Members of the Mississippi State Board of Health have sent out a letter urging people to vote against the medical marijuana constitutional amendment this coming November.
The letter, which was published in the Commonwealth Friday, was signed by 10 board members. It said the proposed amendment would allow the use of marijuana and its derivatives such as cannabidiol “for broad and non-specific reasons.” It added that the amendment “would allow for much more marijuana use than the limited examples often cited by the amendment’s proponents.”
The board members also dislike the provision in the amendment that specifically puts the state Board of Health in charge “of everything from setting and collecting taxes on marijuana to deciding where it can be grown and how the tax revenue is spent.”
And the letter suggested that the initiative is unneeded, as the U.S. Food and Drug Administration has already approved several drugs, in pill form, that are derived from marijuana with more in the pipeline.
The board’s reservations about the amendment are understandable, especially the reluctance for what essentially is a health-care agency to take on duties that would be better handled elsewhere, such as by the Department of Revenue.

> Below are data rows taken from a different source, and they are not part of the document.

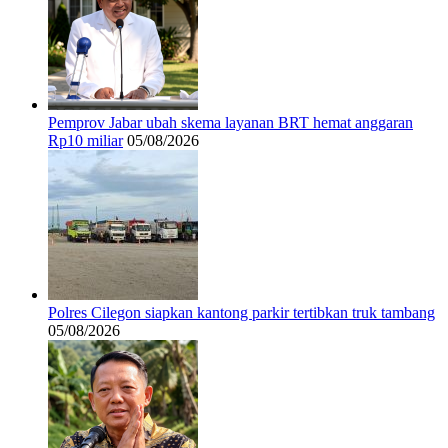
Pemprov Jabar ubah skema layanan BRT hemat anggaran
Rp10 miliar
05/08/2026
Polres Cilegon siapkan kantong parkir tertibkan truk tambang
05/08/2026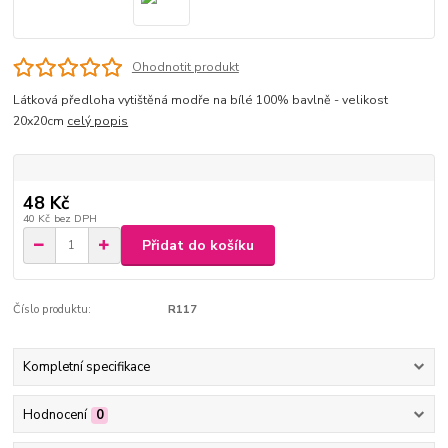
Ohodnotit produkt
Látková předloha vytištěná modře na bílé 100% bavlně - velikost
20x20cm
celý popis
48 Kč
40 Kč
bez DPH
Přidat do košíku
Číslo produktu:
R117
Kompletní specifikace
Hodnocení
0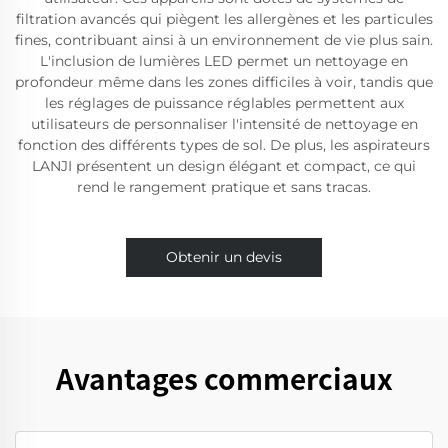
filtration avancés qui piègent les allergènes et les particules
fines, contribuant ainsi à un environnement de vie plus sain.
L'inclusion de lumières LED permet un nettoyage en
profondeur même dans les zones difficiles à voir, tandis que
les réglages de puissance réglables permettent aux
utilisateurs de personnaliser l'intensité de nettoyage en
fonction des différents types de sol. De plus, les aspirateurs
LANJI présentent un design élégant et compact, ce qui
rend le rangement pratique et sans tracas.
Obtenir un devis
Avantages commerciaux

Reservations about allowing patients to possess up to 2.5 ounces of marijuana for medical treatment also are understandable. It is a big step for this conservative state to consider the partial legalization of a drug that for decades has been described as the first substance used by many eventual drug addicts, the one many parents warned their children to avoid.
The Board of Health says that more research needs to be done on the medical effects of marijuana and its offshoots. That’s true, but the board then makes the mistake of trotting out the warning that marijuana “negatively affects individuals’ processing speed, reasoning, executive function and memory.” Just like alcohol — which happens to be legal.

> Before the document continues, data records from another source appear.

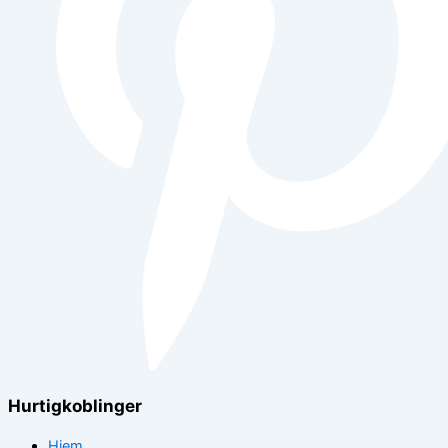
Hurtigkoblinger
Hjem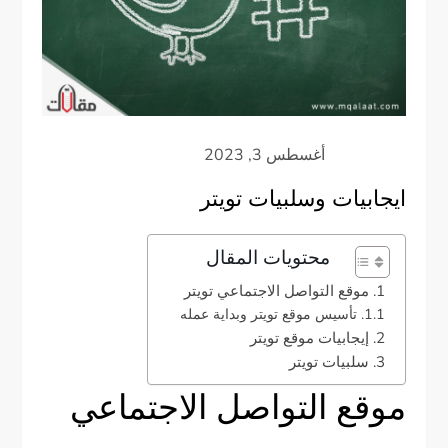
ايجابيات وسلبيات تويتر
محتويات المقال
موقع التواصل الاجتماعي تويتر
تأسيس موقع تويتر وبداية عمله
إيجابيات موقع تويتر
سلبيات تويتر
موقع التواصل الاجتماعي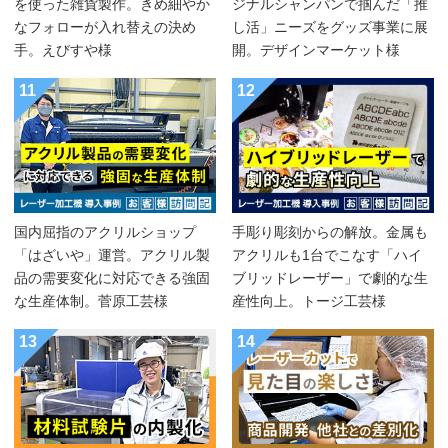
を使った雑貨製作。きめ細やか
ジナルシャンパンで掴んだ「推
なフォローが入れ替えの決め
し活」ニーズをグッズ事業に展
手。えびすや様
開。デザインマーケット様
11
12
国内屈指のアクリルショップ
手彫り彫刻からの解放。金属も
「はざいや」運営。アクリル製
アクリルも1台でこなす「ハイ
品の需要変化に対応できる強固
ブリッドレーザー」で劇的な生
な生産体制。菅原工芸様
産性向上。トージ工芸様
13
14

However, the most glaring flaw in the board’s letter is the contention that Mississippi’s elected representatives should be able to change the law. If voters approve the amendment, it will be part of the Constitution, and changing it would require the time-consuming process of another amendment.
This is the Legislature’s fault. Although there have been a few legislature backers for medical marijuana, including one wealthy Republican, Rep. Joel Bomgar of Madison, who has bankrolled the lion’s share of the initiative drive, it chose not to address medical marijuana in any substantial way. Thus its advocates, including not just Bomgar but cancer patients seeking pain relief and parents of children with severe forms of epilepsy, stepped up.
Most likely, lawmakers have avoided this issue because they fear negative reaction from voters. You can’t fault them for that: Plenty of people would object to the legalization of marijuana for medical care, and would not consider the obvious difference between that and making the drug legal for recreational use.
It’s not too late, however, for the Legislature to interject itself. Under Mississippi’s initiative process, when a proposal gets enough signatures to land on the ballot, the Legislature has the option of adding an alternative to be considered by voters as well.
The proposed amendment will add hundreds of words to the state Constitution. It reads much more like a bill, with plenty of specifics and details, than it does the general policy outlines typical of a constitutional provision.
If the public wants medical marijuana, lawmakers should consider whether they really want to exclude themselves from deciding how it’s regulated now and into the future.